--- begin Page ---

It’s exciting when you get the call from a potential employer about an interview for next Tuesday. You spend the weekend preparing for it, ensuring you have extra copies of your resume, going over key interview questions, and picking out the perfect professional attire.

Finally, Tuesday comes, and you head into the interviewer’s office, make eye contact, smile, and speak with confidence. You offer distinct examples of your expertise and how you are the solution to their problems.

Then, it’s over. You breathe a sigh of relief and walk away confident that you’ve made the best impression and you feel confident that you’ll get the job.

But then you receive the call -- they’ve gone with another candidate. You’re devastated. You start by thinking back, replaying every moment of the interview in your mind, and trying to discover what you did wrong. Did you over embellish an example? Were you too forthcoming with information? What could’ve gone wrong?

Would you be surprised if the problem was never really you? Actually, most of the time you’ll find employers don’t hire you not because you weren’t suited, but because there was someone who was better suited for the job.

Stings, doesn’t it? However, this is an example of an element of the job search that you cannot control. Instead of focusing on those factors outside your control, spend your time working on those elements you can control.

Here are 5 things within your control to improve on to ensure you’re well prepared for those future interviews.

#1 Refine your job-hunting efforts

You have to be prepared for all areas of the job search, which requires refining your efforts. Beyond checking job boards daily or looking at the classified ads in the paper, there are ways to make your job search more effective and efficient. Since 70% of recruiters use social media to determine an applicant’s candidacy, your online presence has to match your efforts.

What to do:

  • Update your social profiles: Remove anything that is less than professional, and update your status regularly. Share content that matches the potential employer you’re trying to impress.
  • Look at your network: Networking has become a key part of the job search now, it’s important to have a strong network of contacts in industries where you’d like to work.
  • Improve your personal branding: Are you consistent across all your social platforms with branding that represents your professional offerings? Use keywords that attract the right employers and share relevant content that engages such employers.

Non-controlling element: Remember, you can’t control which companies are hiring or why there isn’t enough availability for the job you want. Employers hire for positions based on need and budget. If their budget can’t cover a specific job, they won’t hire for it. Instead, they’ll probably lump it into another employee’s job responsibilities. Don’t wait for a company to open a job position, keep searching other companies for a similar position.

#2 Search for employers that need your skills/talents

Companies can hire for any position they need, and they may not always hire for your specific skills. If that’s the case, why are you waiting around for them to hire you? It can be tiring, wading through hundreds of job postings only to be disappointed by the current offerings.

--- end Page ---
--- begin Provided records ---

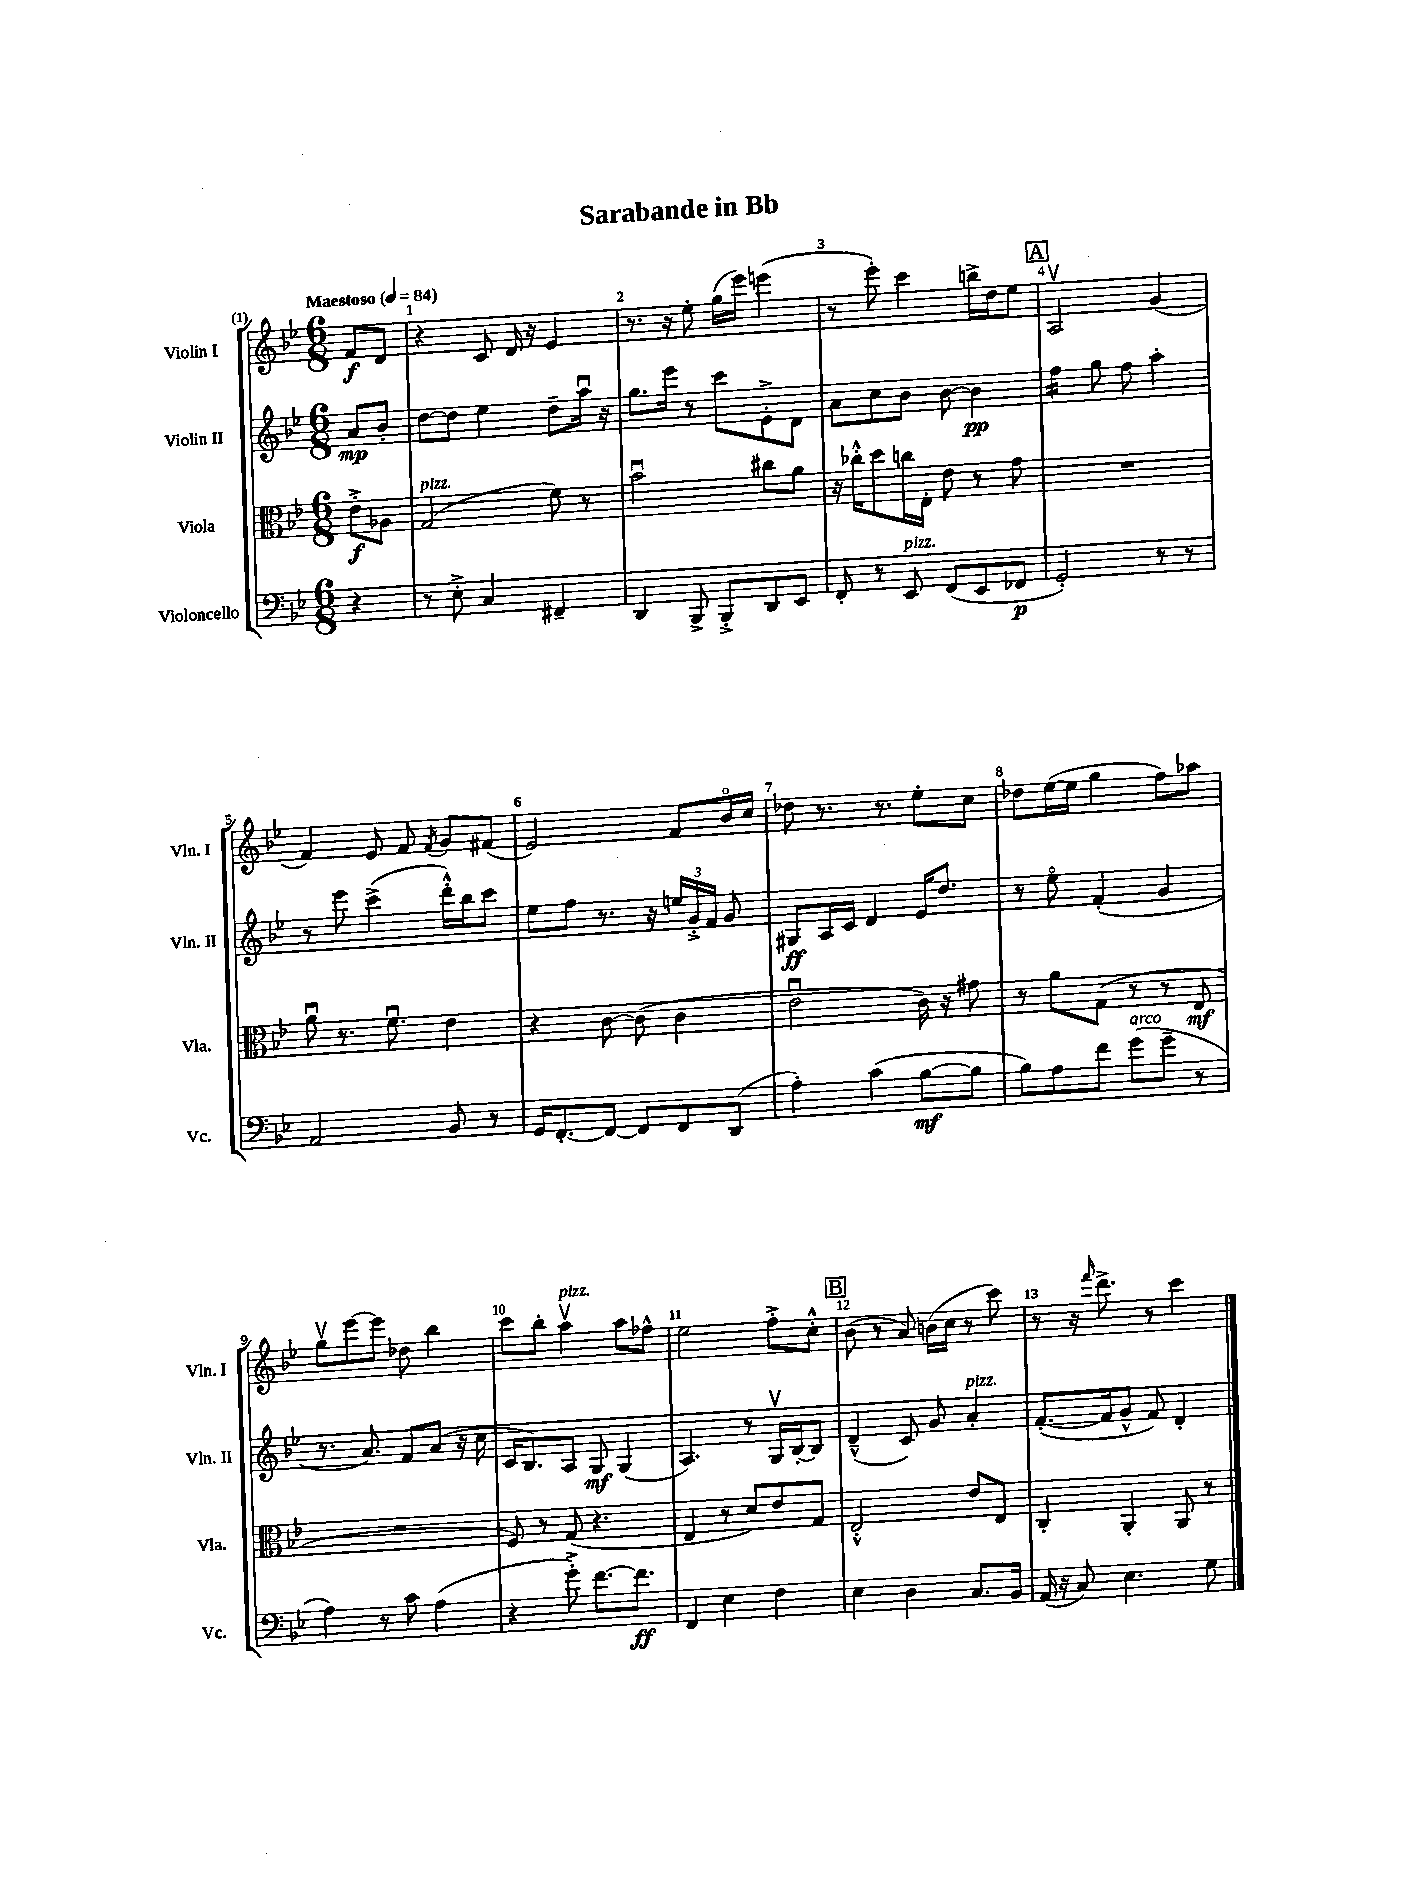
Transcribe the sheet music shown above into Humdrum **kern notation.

**kern	**kern	**kern	**kern
*staff4	*staff3	*staff2	*staff1
*clefF4	*clefC3	*clefG2	*clefG2
*k[b-e-]	*k[b-e-]	*k[b-e-]	*k[b-e-]
*M6/8	*M6/8	*M6/8	*M6/8
*MM84	*MM84	*MM84	*MM84
4r	8e-'^	8a	8f
.	8A-	8b-'	8d
=	=	=	=
8r	(2G	[8dd	4r
8E-'^	.	8dd]	.
4C	.	4ee-	8c
.	.	.	16d
.	.	.	16r
4FF#~	8f)	8dd~	4e-
.	8r	16aau	.
.	.	16r	.
=	=	=	=
4DD	2b-u	8.gg	8.r
.	.	16eee-	16r
8BBB-^	.	8r	8ee-'
8BBB-'^	.	8ccc	(16gg
.	.	.	16eee-)
8DD	8cc#	8e-'^	(4eee
8EE-	8a	8d	.
=	=	=	=
8FF'	16r	8a	8r
.	16cc-'^^	.	.
8r	8dd	8cc	8eee-')
8EE-	16cc	8b-	4ccc
.	16E-'	.	.
(8FF	8e-	[8b-	.
8EE-	8r	4b-]	16bb^
.	.	.	16dd
8FF-	8g	.	8ee-
=	=	=	=
2GG')	2.r	4ff	2Av
.	.	8gg	.
.	.	8ff	.
8r	.	4aa'	(4g
8r	.	.	.
=	=	=	=
2AA	8au	8r	4f)
.	8.r	8eee-	.
.	.	(4ccc^	8e-
.	8.fu	.	.
.	.	.	8f
.	.	.	8qf
8BB-	4e-	16ddd'^^)	8g
.	.	16bb-	.
8r	.	8ccc	(8f#
=	=	=	=
16GG	4r	8ee-	2e-)
[8.FF'	.	.	.
.	.	8ff	.
8FF_	[8c	8.r	.
8FF]	(8c]	.	.
.	.	16r	.
8FF	4c	24ee	8f
.	.	24g'^	.
.	.	24f	.
(8DD	.	8g	16b-o
.	.	.	16cc
=	=	=	=
4A')	2e-u	8G#	8dd-
.	.	16A	8.r
.	.	16c	.
(4c	.	4d	.
.	.	.	8.r
[8B-	16c)	16e-	8ee-'
.	16r	8.dd	.
8B-]	8g#	.	8cc
=	=	=	=
8B-)	8r	8r	8dd-
8A	8a	8ee-o	([16ee-
.	.	.	16ee-]
8f	(8G	(4f'	4gg
(8g	8r	.	.
8g~	8r	4g	8ff)
8r	8E-	.	8aa-
=	=	=	=
4A)	2.r	8.r	8ggv
.	.	.	[8eee-
.	.	8.a)	.
8r	.	.	8eee-]
8c	.	8f	8dd-
(4A	.	(8a	4bb-
.	.	16r	.
.	.	16cc	.
=	=	=	=
4r	8F)	16c	8ccc
.	.	8.B-)	.
.	8r	.	8bb-'
8g'^)	(8G	8A	4aav
[8.f	4.r	8G	.
.	.	(4G	8aa
8.f]	.	.	.
.	.	.	8ff-^^
=	=	=	=
4FF	4E-	4.A)	2ee-
4E-	8r	.	.
.	8d)	8r	.
4F	8e-	16Gv	8ff'^
.	.	[16B-'	.
.	8G	8B-]	8cc'^^
=	=	=	=
4E-	2E-'^^	(4d~^^	(8b-
.	.	.	8r
4D	.	8c)	8a)
.	.	8g	(16b
.	.	.	16cc
8.C	8e-	4a'	8r
.	8E-	.	8ccc)
16BB-	.	.	.
=	=	=	=
(16AA	4C'	([8.f'	8r
16r	.	.	.
8C)	.	.	16r
.	.	.	16qqfff
.	.	16f]	8.ddd^
4.E-	4AA'	8g^^	.
.	.	8f)	8r
.	8AA	4d'	4ccc
8G	8r	.	.
==	==	==	==
*-	*-	*-	*-
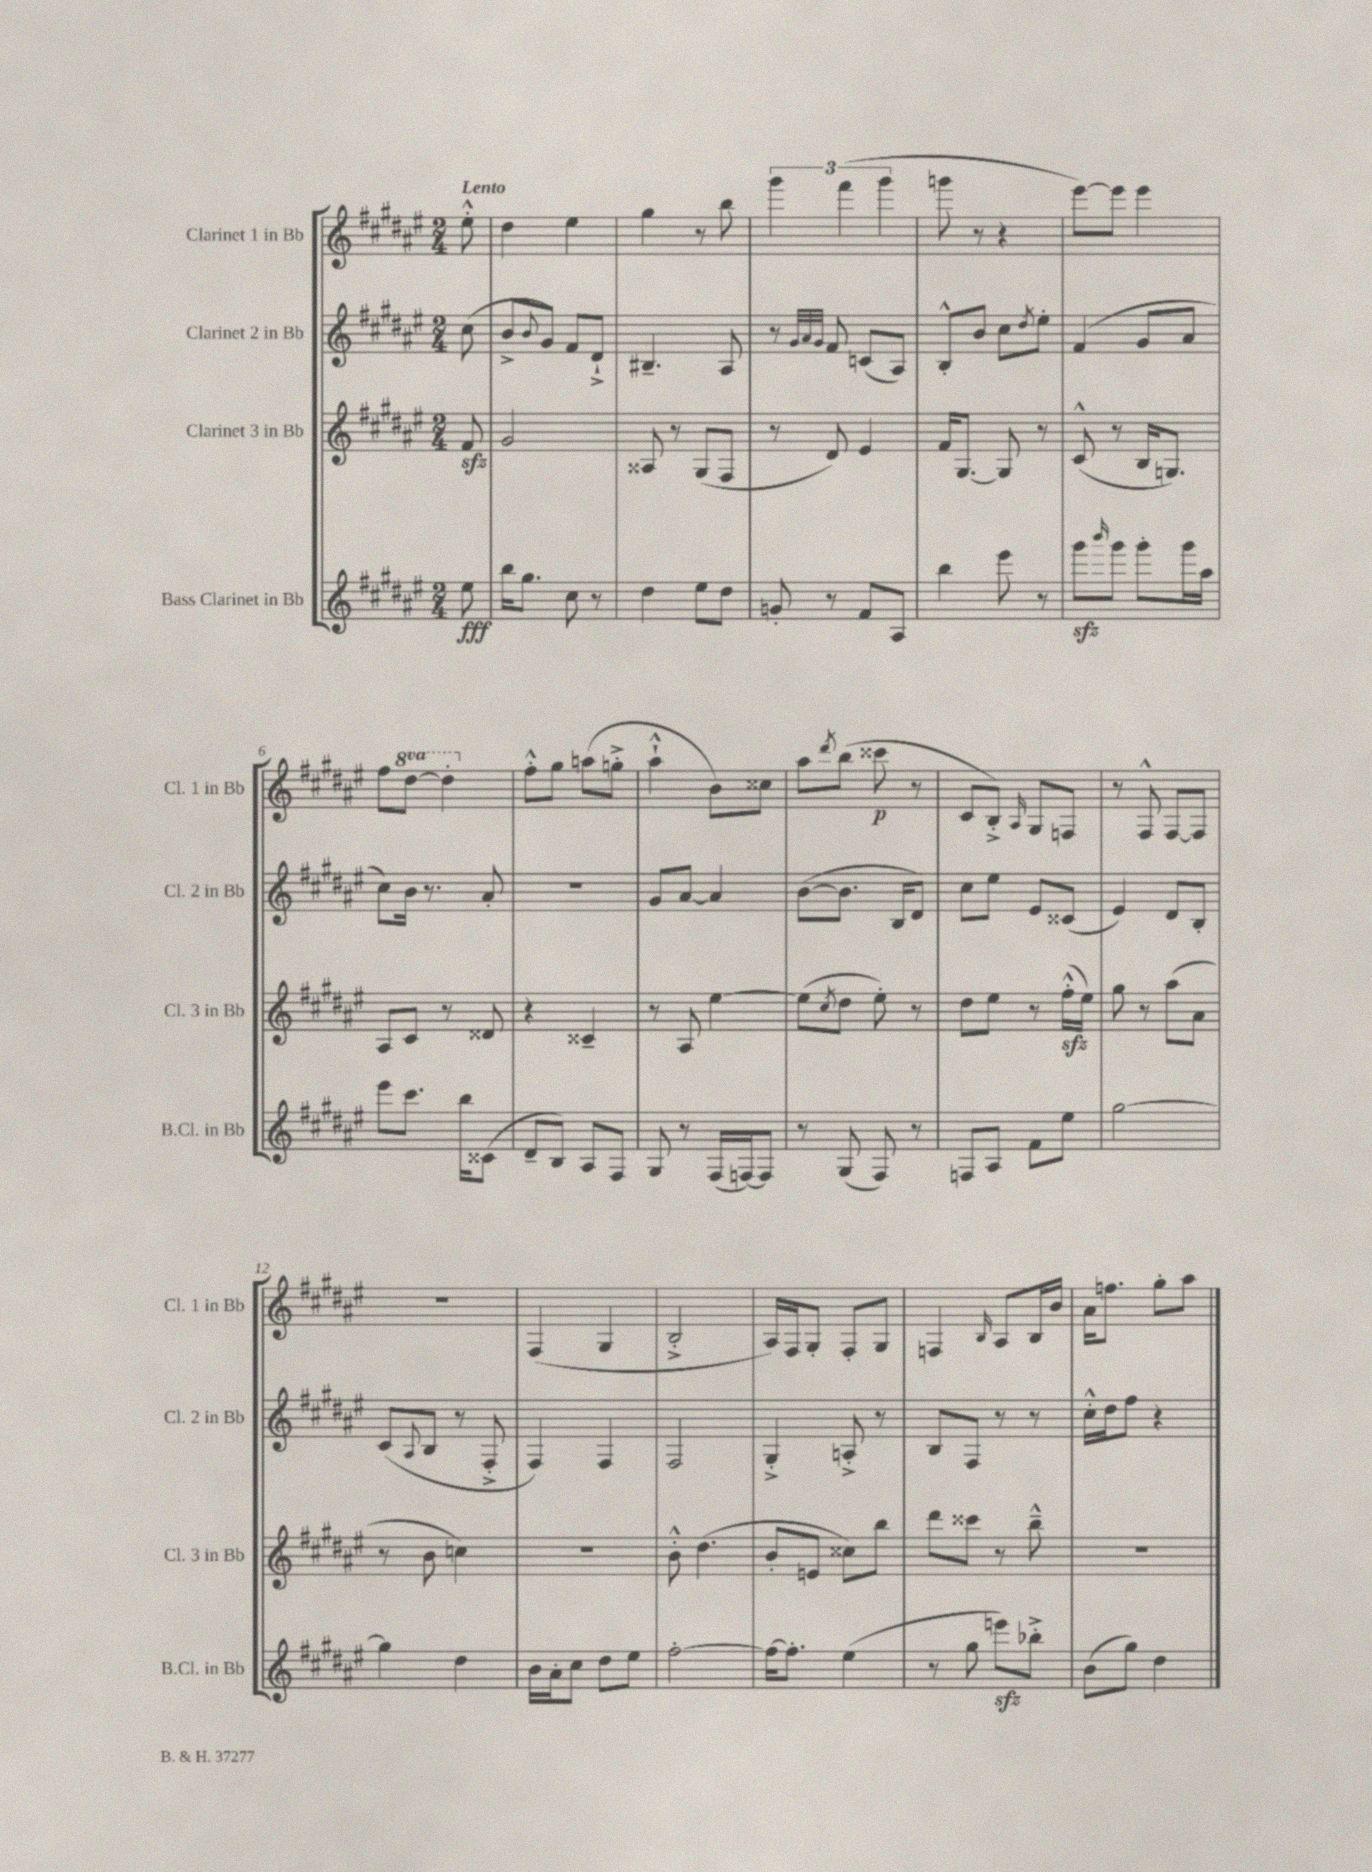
<<
\new StaffGroup <<
\new Staff = "s0" \with { instrumentName = "Clarinet 1 in Bb" shortInstrumentName = "Cl. 1 in Bb" } {
    \clef treble \key fis \major \numericTimeSignature \time 2/4 \set Staff.ottavationMarkups = #ottavation-simple-ordinals \partial 8 \tempo "Lento"
    eis''8-.-^ |
    dis''4 eis''4 |
    gis''4 r8 b''8 |
    \tuplet 3/2 { gis'''4 fis'''4( gis'''4 } |
    g'''8 r8 r4 |
    eis'''8~) eis'''8 eis'''4 |
    fis''8 \ottava #1 dis'''8~ dis'''4-. \ottava #0 |
    fis''8-.-^ gis''8 a''8( g''8-.-> |
    ais''4-!-^ b'8) cisis''8 |
    ais''8 \acciaccatura { dis'''8 } b''8( cisis'''8\p r8 |
    cis'8 b8-.->) \grace { ais16 } gis8 f8 |
    r8 fis8-^ fis8~ fis8 |
    r2 |
    fis4( gis4 |
    b2-.-> |
    ais16) fis16 gis8-. fis8-. gis8 |
    f4 \grace { b16 } ais8 b16 b'16 |
    ais'16 f''8. gis''8-. ais''8 \bar "|." |
}
\new Staff = "s1" \with { instrumentName = "Clarinet 2 in Bb" shortInstrumentName = "Cl. 2 in Bb" } {
    \clef treble \key fis \major \numericTimeSignature \time 2/4 \partial 8
    cis''8( |
    b'8-> \appoggiatura { b'8 } gis'8) fis'8 dis'8-!-> |
    bis4.-- ais8 |
    r8 \grace { gis'32 ais'32 gis'32 } fis'8 c'8( ais8) |
    b8-.-^ b'8 cis''8 \acciaccatura { dis''8 } eis''8-. |
    fis'4( gis'8 ais'8 |
    cis''8) b'16 r8. ais'8-. |
    r2 |
    gis'8 ais'8~ ais'4 |
    b'8~( b'8. b16 dis'8) |
    cis''8 eis''8 eis'8 cisis'8( |
    eis'4) dis'8 b8-. |
    cis'8( \appoggiatura { ais8 } b8 r8 fis8-.-> |
    fis4) fis4 |
    fis2 |
    gis4-.-> a8-.-> r8 |
    b8 fis8 r8 r8 |
    cis''16-.-^ dis''16 fis''8 r4 \bar "|." |
}
\new Staff = "s2" \with { instrumentName = "Clarinet 3 in Bb" shortInstrumentName = "Cl. 3 in Bb" } {
    \clef treble \key fis \major \numericTimeSignature \time 2/4 \partial 8
    fis'8\sfz |
    gis'2 |
    aisis8 r8 gis8( fis8 |
    r8 dis'8) eis'4 |
    fis'16 gis8.~ gis8 r8 |
    cis'8-^( r8 b16 g8.) |
    ais8 cis'8 r8 disis'8 |
    r4 cisis'4-- |
    r8 ais8 eis''4~ |
    eis''8( \acciaccatura { cis''8 } dis''8 eis''8-.) r8 |
    dis''8 eis''8 r8 fis''16-.-^\sfz( eis''16) |
    gis''8 r8 ais''8( ais'8 |
    r8 b'8 c''4) |
    r2 |
    b'8-.-^ dis''4.( |
    b'8-. e'8 cisis''8) b''8 |
    dis'''8 cisis'''8 r8 b''8---^ |
    R2 \bar "|." |
}
\new Staff = "s3" \with { instrumentName = "Bass Clarinet in Bb" shortInstrumentName = "B.Cl. in Bb" } {
    \clef treble \key fis \major \numericTimeSignature \time 2/4 \partial 8
    eis''8\fff |
    b''16 gis''8. cis''8 r8 |
    dis''4 eis''8 dis''8 |
    g'8-. r8 fis'8 ais8 |
    b''4 eis'''8 r8 |
    gis'''8\sfz \grace { b'''16 } gis'''8 gis'''8-. gis'''16 ais''16 |
    eis'''8 cis'''8. b''16 cisis'8( |
    dis'8-- b8) ais8 fis8 |
    gis8 r8 fis16( f16~) f8 |
    r8 gis8( fis8) r8 |
    f8 ais8 fis'8 eis''8 |
    gis''2~ |
    gis''4 dis''4 |
    b'16 ais'16-. cis''8 dis''8 eis''8 |
    fis''2~-. |
    fis''16~ fis''8.-. eis''4( |
    r8 gis''8 e'''8\sfz) bes''8-.-> |
    b'8( gis''8) dis''4 \bar "|." |
}
>>
>>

--- end Provided records ---

Tasks to carry out ->
(a) Edit the stretch of the job interview article from "Then, it’s over." through "get the job.", writing it out again with "best impression" replaced by "strongest impression".
(b) Identify each line of the listing that contains the string "cisis", and copy every such line out.
The job interview article and the listing have no connection to each other.

Solutions to the tasks ->
(a)
Then, it’s over. You breathe a sigh of relief and walk away confident that you’ve made the strongest impression and you feel confident that you’ll get the job.

(b)
    ais''4-!-^ b'8) cisis''8 |
    ais''8 \acciaccatura { dis'''8 } b''8( cisis'''8\p r8 |
    cis''8 eis''8 eis'8 cisis'8( |
    r4 cisis'4-- |
    b'8-. e'8 cisis''8) b''8 |
    dis'''8 cisis'''8 r8 b''8---^ |
    eis'''8 cis'''8. b''16 cisis'8( |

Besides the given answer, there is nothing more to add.